Postado originalmente na Uol em 12/09/2011
A Folha de São Paulo tem hoje em manchete o assunto do ENEM. Era previsível. Mas a Folha tem se especializado em dizer o que não é possível de ser dito e depois, logo em seguida, para os que continuarem lendo, note bem, dizer o que de fato deveria dizer, mas não disse.
A manchete diz “Rede pública perde espaço entre melhores do ENEM”. Começa a reportagem vaticinando “A participação das escolas públicas entre as melhores do país está em queda [entre os 10% melhores da rede de ensino médio]”. E ao final, vem a informação real: a queda é de 8,4% para 7,9%. Como esta estatística não dá muito ibope, ela arranja um critério adicional: “se ampliada para os 25% melhores a redução é mais acentuada: vai de 20,7 para 15,7%”. Na reportagem na página C9, arruma uma forma de alargar a diferença. Como 5 pontos percentuais podem não impactar suficientemente o público, ela reprocessa a diferença e fala de uma “queda de 24,1%”. Como sempre, os jornais fazem o corte que desejam até encontrar, nas estatísticas, algo a favor de suas teses.
Todos sabemos como funciona. O Editor diz que tem que ser feita uma reportagem mostrando o sucesso ou o fracasso de algo, e o repórter vai olhar e colher os dados desde este ângulo. Triste imprensa a que temos.
Para não passar vergonha, a Folha depois de construir a ideia central – o fracasso da escola pública -, vai abrindo espaço para algumas falas de rodapé.
Felizmente, o Ministro Haddad responde bem. A fala do MEC desmonta o argumento da folha e ela é obrigada a dizer que “Para o MEC, condições socioeconômicas, mais que o trabalho do professor, explicam o resultado”. É a miséria Folha! Ainda que não somente.
A divulgação das taxas de participação por escola, também merece destaque, ainda que, como era esperado, a Folha faça caso omisso dela no seu ranqueamento. Mas não pode deixar de divulgá-la ao lado da nota.
E temos, também, no caderno C9 a divulgação da pesquisa de Francisco Soares mostrando como a inclusão do cálculo de nível socioeconômico altera a posição dos rankings.
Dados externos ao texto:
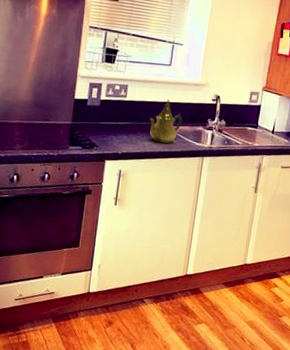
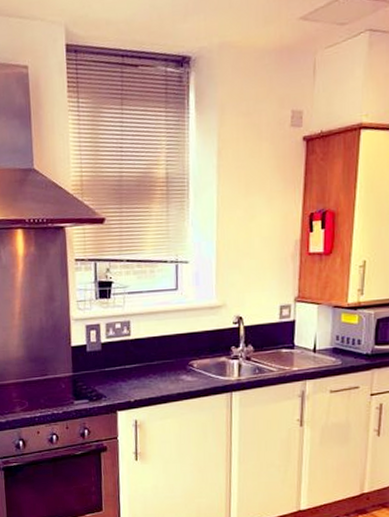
teapot: present [150,100,182,144] -> none [162,331,200,383]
É disso que precisamos. De estudos sobre os dados do ENEM com modelos interpretativos diferentes que forcem a abertura de espaço na mídia, mostrando o que se pode dizer de fato sobre tudo isso. Algo que se a mídia não leva em conta, passa vergonha depois – como ocorreu com o jornal Los Angeles Times nos Estados Unidos, jornal que se meteu a fazer um ranking de 6000 professores de Los Angeles e se deu mal.